Who, if anyone, was at fault for the wreck? Watch the video, then tell us what you think.
When that calamity finally happened, on a restart on Lap 175, a green No. 18 car was right in the middle of it. And suddenly, everyone had a very convenient villain to blame.
Of course, Kyle Busch is long accustomed to playing the villain role by now. Whether it's a collision while racing to the finish in Richmond, contact on an intermediate oval like Kansas, or an accordion-style accident at a place like New Hampshire, if Busch is anywhere near it, he's guaranteed to get the blame -- whether he deserves it or not. Sunday, there were plenty of factors that went into an eight-car accident that centered around a crowded restart and a car near the front of the field spinning tires. Blaming one guy for something like that is like blaming the iceberg for what happened to the Titanic.
But hey, it's Kyle Busch. It's always his fault, right?
"I was just staying in line doing what I could to get going, and obviously you can't pass before the start/finish line. And I guess Kyle just decided he didn't want to lift, so I was just an innocent victim [Sunday]," said Martin Truex Jr., who got the worst of an accident that defined the Sprint Cup event until rookie Joey Logano won in the rain. "Someone spun the tires, and our lane didn't go. Kyle just lost his head, like he usually does when something bad happens. He decided he wasn't going to lift, he was going to turn me on the straightaway for no good reason at all. We have a tore up race car."
He wasn't alone. Someone at the front of the field -- apparently Dale Earnhardt Jr. -- spun tires on the restart, stacking up the low lane. Truex appeared to make some light contact with the rear of Earnhardt's car, though not enough to knock either vehicle out of line. Truex slowed as a result, and Busch was right behind him, and this time the contact was hard enough to send cars sliding sideways. Busch got away with minimal damage and went on to finish seventh, his best result in a month. But he left a trail of hard feelings and crumpled sheet metal behind him.

=======

Your tasks:
• A. According to the race article, who won the Sprint Cup event?
• B. Reproduce the race article word for word from "He wasn't alone." to "metal behind him.".
The lines below have nothing to do with the race article.

Excerpted data:

=======

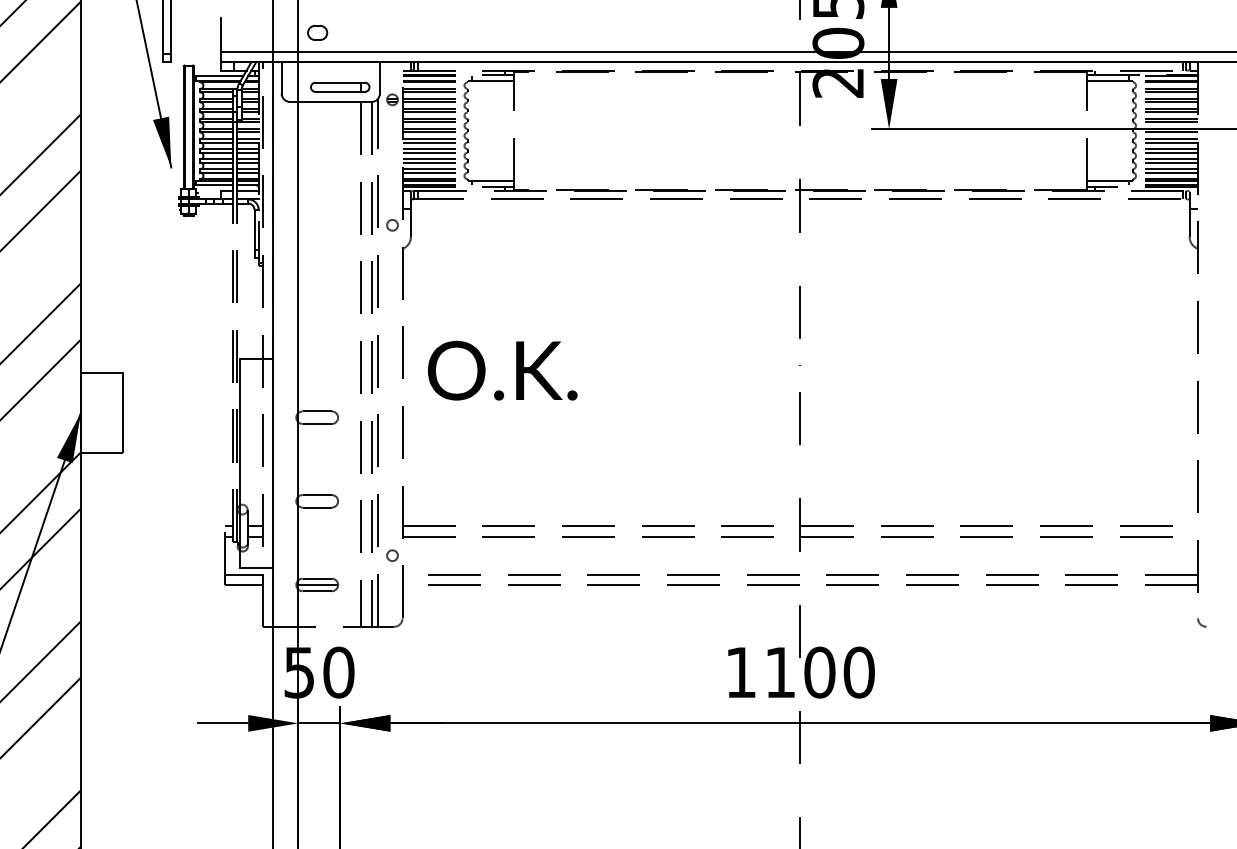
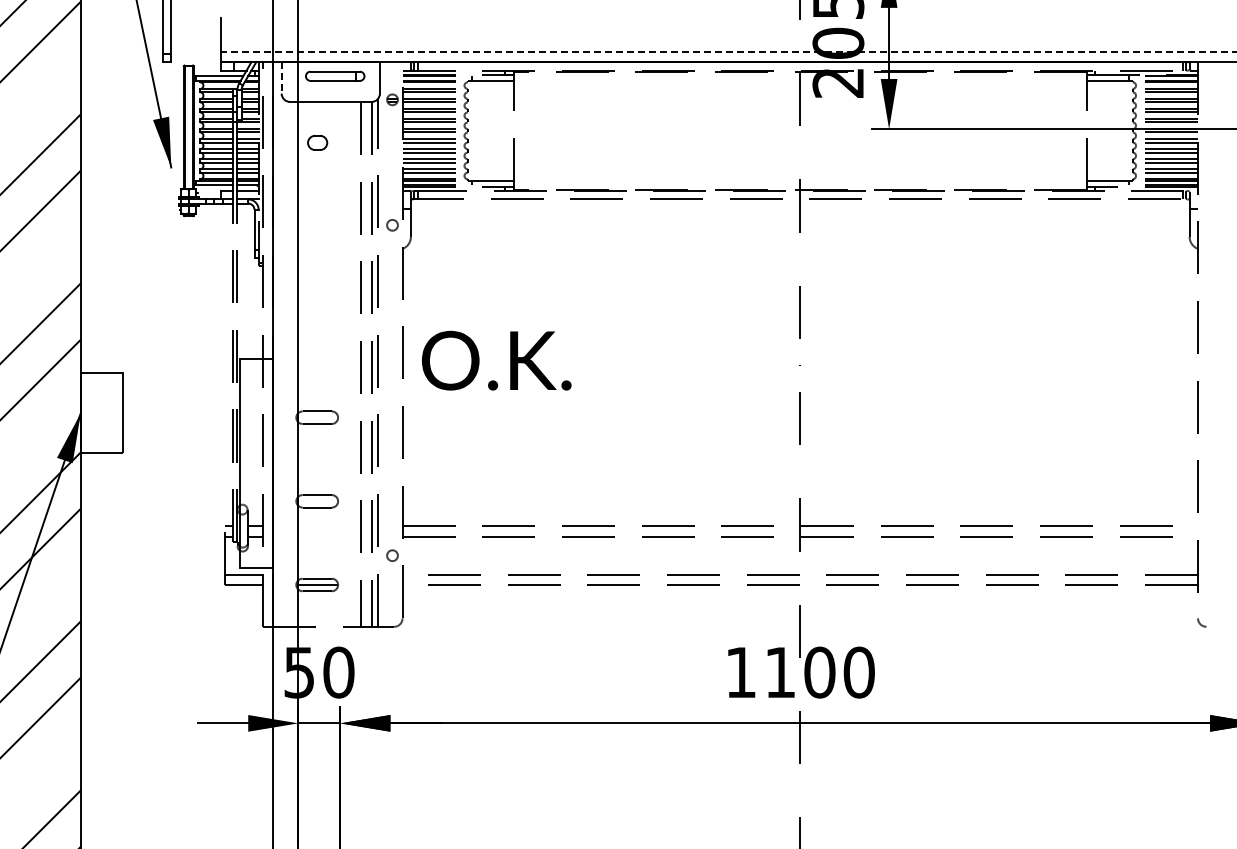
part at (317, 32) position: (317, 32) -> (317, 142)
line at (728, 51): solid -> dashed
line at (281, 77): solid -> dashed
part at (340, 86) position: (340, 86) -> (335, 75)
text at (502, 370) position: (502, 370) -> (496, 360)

=======

Task results:
• A. Rookie Joey Logano won it in the rain.

• B.
He wasn't alone. Someone at the front of the field -- apparently Dale Earnhardt Jr. -- spun tires on the restart, stacking up the low lane. Truex appeared to make some light contact with the rear of Earnhardt's car, though not enough to knock either vehicle out of line. Truex slowed as a result, and Busch was right behind him, and this time the contact was hard enough to send cars sliding sideways. Busch got away with minimal damage and went on to finish seventh, his best result in a month. But he left a trail of hard feelings and crumpled sheet metal behind him.